Corridor vert Châteauguay-Léry
Par Nicolas Bérubé, La Presse – Publié le 27 janvier 2021
Un vaste projet immobilier dans une forêt écologiquement vulnérable du corridor vert Châteauguay-Léry soulève l’inquiétude des citoyens de la Rive-Sud de Montréal.
Rejeté à l’unanimité par les conseillers municipaux de Châteauguay et de Léry, ainsi que par 99 % des citoyens, qui ont fait parvenir près de 700 mémoires sur la question, le projet de règlement PR-215 autorisant le projet dans les terrains visés pourrait être adopté dès mercredi par la MRC de Roussillon.
« Ce n’est pas compliqué : ce projet ne bénéficie d’aucune acceptabilité sociale, explique Guy Turcotte, de l’organisation SOS Forêt Fernand-Seguin. Il entraînerait des dommages majeurs et irréversibles à l’écosystème exceptionnel que représente le corridor vert Châteauguay-Léry. »
Le corridor vert Châteauguay-Léry a été convoité à de multiples reprises ces dernières années pour des projets de développement, que les citoyens ont rejetés les uns après les autres, dit M. Turcotte.
« Là, la MRC est sur le point de donner le feu vert à la destruction sans faire d’étude d’impact sur l’écosystème forestier et la biodiversité du corridor vert. »
M. Turcotte note que le projet de règlement tel qu’il a été présenté entraînait la destruction d’« entre 40 et 70 % » des aires protégées sur les terrains. « Et ce qui resterait serait lourdement perturbé. C’est comme si tu mettais 40 chevreuils dans un kilomètre carré de forêt, il ne reste plus rien au bout d’un an. »
La MRC de Roussillon est déjà l’une des plus déboisées de la Montérégie : elle a moins de 8 % de couvert forestier, alors que l’objectif visé par la Communauté métropolitaine de Montréal est 17 % de couvert forestier, note l’organisation SOS Forêt Fernand-Seguin.
Position juridique
Anne-Louise Milot, directrice des communications de la MRC de Roussillon, note que le projet de règlement PR-215 permet du « développement encadré » et prend en considération les avis défavorables transmis par les citoyens dans une campagne de consultation publique.

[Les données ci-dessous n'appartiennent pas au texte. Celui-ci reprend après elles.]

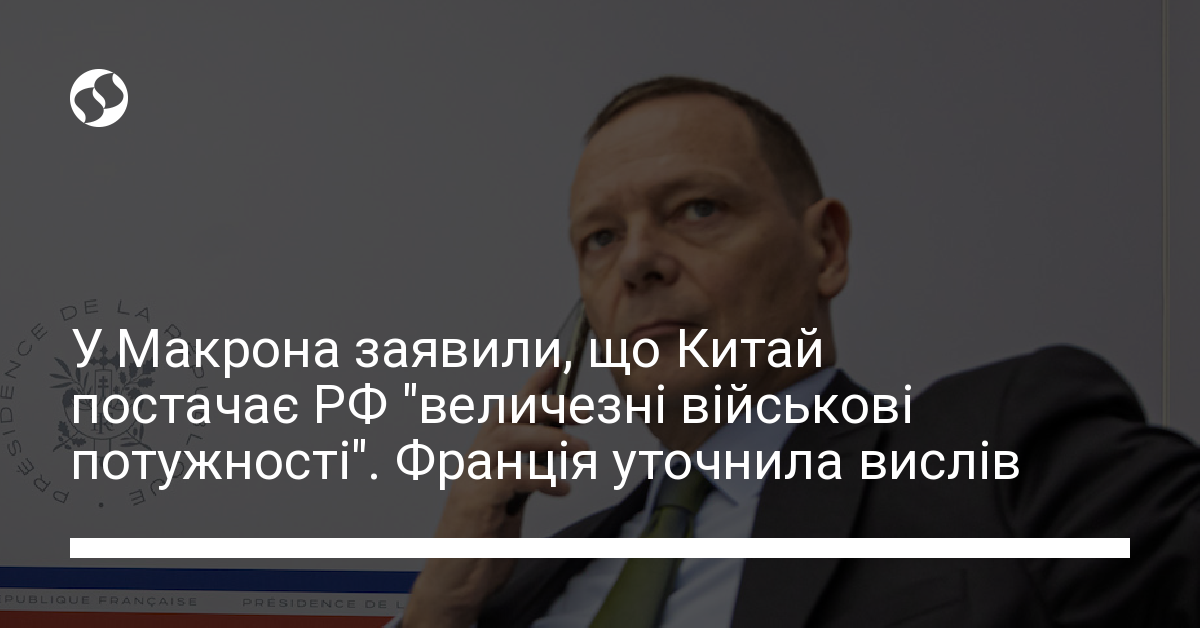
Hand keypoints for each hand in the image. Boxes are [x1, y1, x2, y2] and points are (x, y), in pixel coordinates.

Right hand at [403, 363, 590, 627]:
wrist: (455, 583)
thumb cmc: (480, 545)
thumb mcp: (511, 501)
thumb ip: (527, 472)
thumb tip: (556, 447)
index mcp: (482, 458)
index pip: (508, 410)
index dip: (532, 385)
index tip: (557, 365)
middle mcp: (474, 463)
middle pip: (508, 415)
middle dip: (547, 405)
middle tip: (582, 410)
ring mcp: (472, 480)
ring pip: (508, 438)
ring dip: (548, 437)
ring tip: (580, 447)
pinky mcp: (475, 502)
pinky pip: (510, 476)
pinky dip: (541, 476)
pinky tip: (561, 487)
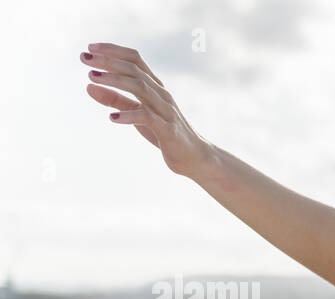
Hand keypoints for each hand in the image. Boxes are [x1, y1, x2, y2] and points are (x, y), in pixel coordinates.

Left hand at [83, 43, 212, 177]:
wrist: (194, 157)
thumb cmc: (165, 134)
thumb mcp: (136, 113)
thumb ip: (114, 99)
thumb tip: (88, 85)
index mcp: (155, 87)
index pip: (135, 59)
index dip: (113, 51)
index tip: (90, 48)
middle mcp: (161, 94)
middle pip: (134, 70)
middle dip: (108, 61)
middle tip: (84, 58)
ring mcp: (166, 110)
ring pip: (140, 87)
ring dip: (114, 80)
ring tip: (91, 77)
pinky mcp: (168, 129)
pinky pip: (147, 117)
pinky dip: (129, 116)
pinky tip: (112, 118)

« On a bonifié les protections environnementales, dit-elle. C’est un projet resserré qui sera présenté mercredi. Ce qui est espéré, c’est plutôt qu’on réussisse à protéger l’intégralité des terrains en interpellant les différents gouvernements pour qu’ils fassent l’acquisition de ces terrains-là à une juste valeur marchande. »
La MRC tente dans cet exercice « d’améliorer sa position juridique », dit Mme Milot.
Des propriétaires des terrains poursuivent depuis plusieurs années la Ville de Léry, la MRC de Roussillon et la Communauté métropolitaine de Montréal pour plus de 44 millions de dollars, alléguant que la protection intégrale des terrains constituait une « expropriation déguisée ».
Pour Guy Turcotte, l’argument de l’« urgence juridique » ne tient pas, car les conseillers municipaux de Léry et de Châteauguay ont adopté ce mois-ci à l’unanimité une résolution demandant le retrait du projet PR-215 ainsi que l’intervention du gouvernement du Québec afin d’assurer la protection intégrale du corridor vert Châteauguay-Léry. Seul le maire de Châteauguay, Pierre-Paul Routhier, a voté contre la résolution.
« Les conseillers, notamment les conseillers de Léry, sont au courant des enjeux juridiques, et ont quand même rejeté à l’unanimité le projet de règlement PR-215, dit M. Turcotte. Et la MRC de Roussillon n’a entrepris aucune démarche auprès des autres ordres de gouvernement au cours des dernières années pour assurer une protection adéquate du corridor Châteauguay-Léry. »
Les citoyens ne seront satisfaits que lorsque le projet de règlement PR-215 sera retiré, dit-il. « On demande la conservation intégrale du corridor vert Châteauguay-Léry et l’aménagement éventuel de ce territoire en parc régional. »
Un milieu à valeur écologique élevée
Le corridor vert Châteauguay-Léry s’étend de l’île Saint-Bernard jusqu’au Centre écologique Fernand-Seguin, et compte environ 1000 hectares. Près de 500 hectares sont déjà protégés. La forêt qui compose le corridor vert a été identifiée par la Communauté métropolitaine de Montréal (CMM) comme étant un milieu naturel à valeur écologique élevée en raison de la diversité et de la maturité des peuplements forestiers.